A strongish system skirting the US border in Canada and a weak upper low with a lot of energy to work with in the Gulf will be putting a squeeze on us as we begin our drive. A cold front with heavier showers and thunderstorms with sometimes gusty winds will be sweeping into Lake Michigan as we head south. We’ll be dry for sure until we get to about Indianapolis, when we’ll be in the northern reach of the instability of the southeast. We should stay dry most of the way through Indiana, but the threat for showers and storms will be there, and will only increase as we had south. There’s a good chance we will see SOME rain by the time we reach Franklin, Tennessee, just south of Nashville and our stop for the night, but given the pattern, it’s tough to say exactly where it’s going to hit us. Most likely somewhere south of the Ohio River, however.

DAY TWO
The storms will die off over night, which is nice for any of us that want to sleep. OF course, who wants to do that in a hopping town like Franklin? The storms will take a until after 1 or so to really get going in Alabama and Tennessee, and by that time, we’ll already be on 280 between Birmingham and Auburn. We’ll probably have to dodge a thunderstorm or two in that last hour of the trip, and they will likely be stronger than anything we see on Friday, but there is also a good chance the sun will be shining when we show up in Auburb.

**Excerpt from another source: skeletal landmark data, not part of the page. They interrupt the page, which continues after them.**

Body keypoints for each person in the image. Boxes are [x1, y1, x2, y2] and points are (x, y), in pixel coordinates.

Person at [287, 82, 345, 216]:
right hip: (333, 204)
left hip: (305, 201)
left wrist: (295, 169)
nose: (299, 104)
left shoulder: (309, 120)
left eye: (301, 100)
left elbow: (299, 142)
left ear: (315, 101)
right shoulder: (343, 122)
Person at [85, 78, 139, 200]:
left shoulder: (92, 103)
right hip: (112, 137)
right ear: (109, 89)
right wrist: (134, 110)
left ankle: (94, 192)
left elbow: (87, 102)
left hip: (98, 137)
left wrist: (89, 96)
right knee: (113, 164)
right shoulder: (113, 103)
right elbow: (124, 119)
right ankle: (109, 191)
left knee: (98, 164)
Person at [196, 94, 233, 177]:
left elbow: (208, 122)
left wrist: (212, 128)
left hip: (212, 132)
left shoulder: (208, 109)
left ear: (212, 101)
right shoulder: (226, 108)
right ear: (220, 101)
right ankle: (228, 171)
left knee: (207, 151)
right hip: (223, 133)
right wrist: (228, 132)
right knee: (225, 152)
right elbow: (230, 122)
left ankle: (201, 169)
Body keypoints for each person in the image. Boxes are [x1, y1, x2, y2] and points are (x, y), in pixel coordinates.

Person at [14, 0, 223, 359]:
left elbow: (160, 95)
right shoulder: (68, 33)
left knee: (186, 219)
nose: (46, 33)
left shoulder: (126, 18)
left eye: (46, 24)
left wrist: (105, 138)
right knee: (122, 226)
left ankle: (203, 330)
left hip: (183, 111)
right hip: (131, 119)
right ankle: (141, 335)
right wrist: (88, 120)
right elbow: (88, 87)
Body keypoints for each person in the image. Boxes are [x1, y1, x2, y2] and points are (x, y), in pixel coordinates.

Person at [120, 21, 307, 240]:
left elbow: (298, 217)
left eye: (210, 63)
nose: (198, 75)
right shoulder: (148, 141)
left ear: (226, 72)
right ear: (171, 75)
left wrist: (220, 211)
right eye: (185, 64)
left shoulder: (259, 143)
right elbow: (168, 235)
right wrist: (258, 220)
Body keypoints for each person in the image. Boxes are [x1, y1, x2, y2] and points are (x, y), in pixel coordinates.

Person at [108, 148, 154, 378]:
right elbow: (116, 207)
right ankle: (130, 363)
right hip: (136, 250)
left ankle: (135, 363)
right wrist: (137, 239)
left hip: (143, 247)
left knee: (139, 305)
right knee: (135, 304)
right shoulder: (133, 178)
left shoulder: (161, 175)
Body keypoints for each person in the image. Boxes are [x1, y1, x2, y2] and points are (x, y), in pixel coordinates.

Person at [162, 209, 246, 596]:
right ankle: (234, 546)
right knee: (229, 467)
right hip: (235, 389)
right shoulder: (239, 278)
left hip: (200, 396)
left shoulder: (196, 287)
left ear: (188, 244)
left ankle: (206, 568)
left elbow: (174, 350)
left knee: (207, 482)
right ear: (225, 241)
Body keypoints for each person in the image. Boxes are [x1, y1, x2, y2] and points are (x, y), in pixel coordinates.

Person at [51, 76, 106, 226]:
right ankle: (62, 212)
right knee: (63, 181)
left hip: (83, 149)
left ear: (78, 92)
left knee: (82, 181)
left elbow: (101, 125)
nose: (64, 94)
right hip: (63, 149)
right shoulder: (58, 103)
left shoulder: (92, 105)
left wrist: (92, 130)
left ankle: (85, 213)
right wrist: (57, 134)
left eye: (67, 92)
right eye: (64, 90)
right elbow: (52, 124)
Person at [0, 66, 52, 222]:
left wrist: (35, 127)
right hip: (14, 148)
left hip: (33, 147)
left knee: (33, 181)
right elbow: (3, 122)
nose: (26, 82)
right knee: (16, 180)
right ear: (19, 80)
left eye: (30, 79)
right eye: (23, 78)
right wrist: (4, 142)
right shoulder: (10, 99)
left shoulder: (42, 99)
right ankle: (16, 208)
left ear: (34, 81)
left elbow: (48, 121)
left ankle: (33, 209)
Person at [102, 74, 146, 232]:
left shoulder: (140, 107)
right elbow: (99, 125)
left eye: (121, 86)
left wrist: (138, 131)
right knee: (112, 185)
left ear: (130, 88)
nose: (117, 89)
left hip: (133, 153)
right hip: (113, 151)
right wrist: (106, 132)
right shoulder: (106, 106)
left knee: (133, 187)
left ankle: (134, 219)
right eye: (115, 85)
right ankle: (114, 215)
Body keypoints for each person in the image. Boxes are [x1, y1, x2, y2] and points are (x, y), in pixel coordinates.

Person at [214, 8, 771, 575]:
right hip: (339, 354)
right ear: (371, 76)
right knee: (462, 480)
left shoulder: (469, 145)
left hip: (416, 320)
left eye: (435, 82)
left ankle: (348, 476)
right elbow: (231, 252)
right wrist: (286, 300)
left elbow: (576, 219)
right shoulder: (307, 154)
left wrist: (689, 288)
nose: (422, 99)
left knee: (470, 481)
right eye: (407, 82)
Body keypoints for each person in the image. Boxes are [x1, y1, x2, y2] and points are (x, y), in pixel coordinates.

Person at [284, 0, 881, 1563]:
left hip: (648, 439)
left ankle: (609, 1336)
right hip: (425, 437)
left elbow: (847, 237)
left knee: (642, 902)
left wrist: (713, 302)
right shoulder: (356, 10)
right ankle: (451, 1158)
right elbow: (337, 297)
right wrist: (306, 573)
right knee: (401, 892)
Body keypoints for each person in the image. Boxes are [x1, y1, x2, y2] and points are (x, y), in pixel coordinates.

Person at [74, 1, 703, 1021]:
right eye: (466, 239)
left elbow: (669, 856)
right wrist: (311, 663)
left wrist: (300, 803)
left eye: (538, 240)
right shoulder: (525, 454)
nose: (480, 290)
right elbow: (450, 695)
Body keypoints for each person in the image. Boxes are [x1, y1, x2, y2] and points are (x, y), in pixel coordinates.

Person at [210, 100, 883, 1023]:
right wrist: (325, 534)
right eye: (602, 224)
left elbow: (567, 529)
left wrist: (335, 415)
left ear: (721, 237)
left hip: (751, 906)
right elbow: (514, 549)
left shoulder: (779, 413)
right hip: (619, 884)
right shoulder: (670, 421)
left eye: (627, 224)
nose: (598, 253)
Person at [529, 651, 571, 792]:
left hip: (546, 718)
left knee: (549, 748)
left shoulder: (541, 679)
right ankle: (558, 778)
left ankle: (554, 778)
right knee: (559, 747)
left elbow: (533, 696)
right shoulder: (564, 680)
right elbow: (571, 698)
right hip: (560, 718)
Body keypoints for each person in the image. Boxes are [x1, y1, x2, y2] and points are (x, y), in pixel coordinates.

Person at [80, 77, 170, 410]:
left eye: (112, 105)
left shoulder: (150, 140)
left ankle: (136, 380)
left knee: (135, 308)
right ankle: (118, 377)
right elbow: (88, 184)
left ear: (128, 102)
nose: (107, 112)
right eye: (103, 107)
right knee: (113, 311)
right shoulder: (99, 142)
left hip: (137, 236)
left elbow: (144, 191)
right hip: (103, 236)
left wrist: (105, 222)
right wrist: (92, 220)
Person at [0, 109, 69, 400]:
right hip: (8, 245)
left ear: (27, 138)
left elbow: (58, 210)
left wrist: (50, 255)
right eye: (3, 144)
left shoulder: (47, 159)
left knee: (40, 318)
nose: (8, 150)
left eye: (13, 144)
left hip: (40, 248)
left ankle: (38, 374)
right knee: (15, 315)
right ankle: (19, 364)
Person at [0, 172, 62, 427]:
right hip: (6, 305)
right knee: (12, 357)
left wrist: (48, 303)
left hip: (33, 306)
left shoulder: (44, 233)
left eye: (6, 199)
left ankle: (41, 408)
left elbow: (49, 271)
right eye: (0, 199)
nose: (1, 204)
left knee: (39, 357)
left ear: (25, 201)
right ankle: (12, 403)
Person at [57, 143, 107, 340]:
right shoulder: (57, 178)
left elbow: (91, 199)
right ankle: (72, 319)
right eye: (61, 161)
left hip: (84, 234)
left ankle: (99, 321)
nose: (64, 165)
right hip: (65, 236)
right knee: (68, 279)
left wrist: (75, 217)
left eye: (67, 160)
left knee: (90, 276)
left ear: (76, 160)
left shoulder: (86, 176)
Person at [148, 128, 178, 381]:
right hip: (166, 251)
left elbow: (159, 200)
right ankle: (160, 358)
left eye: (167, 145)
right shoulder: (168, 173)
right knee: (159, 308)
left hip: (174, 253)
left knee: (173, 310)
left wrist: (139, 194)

Portland, Maine to Elmira, New York

We’re taking one day to travel through interior New England, driving from beautiful downstate Maine to beautiful downstate New York. The 462 miles of the trip are mostly not on major interstates, and we won’t move terribly swiftly. We will only inch along at 60mph, but it’s all right, given the scenery.


There is a cold front setting itself up through the mid Atlantic, kind of following an arcing path through that area. It’s going to set off some thunderstorms over eastern New York this afternoon, but will slowly drift out of our route tonight. We’re going to have to deal with some trailing showers, probably after we reach the Oneonta, New York area lasting into Elmira, but the rest of the drive will be quiet and very easily manageable. Enjoy the drive!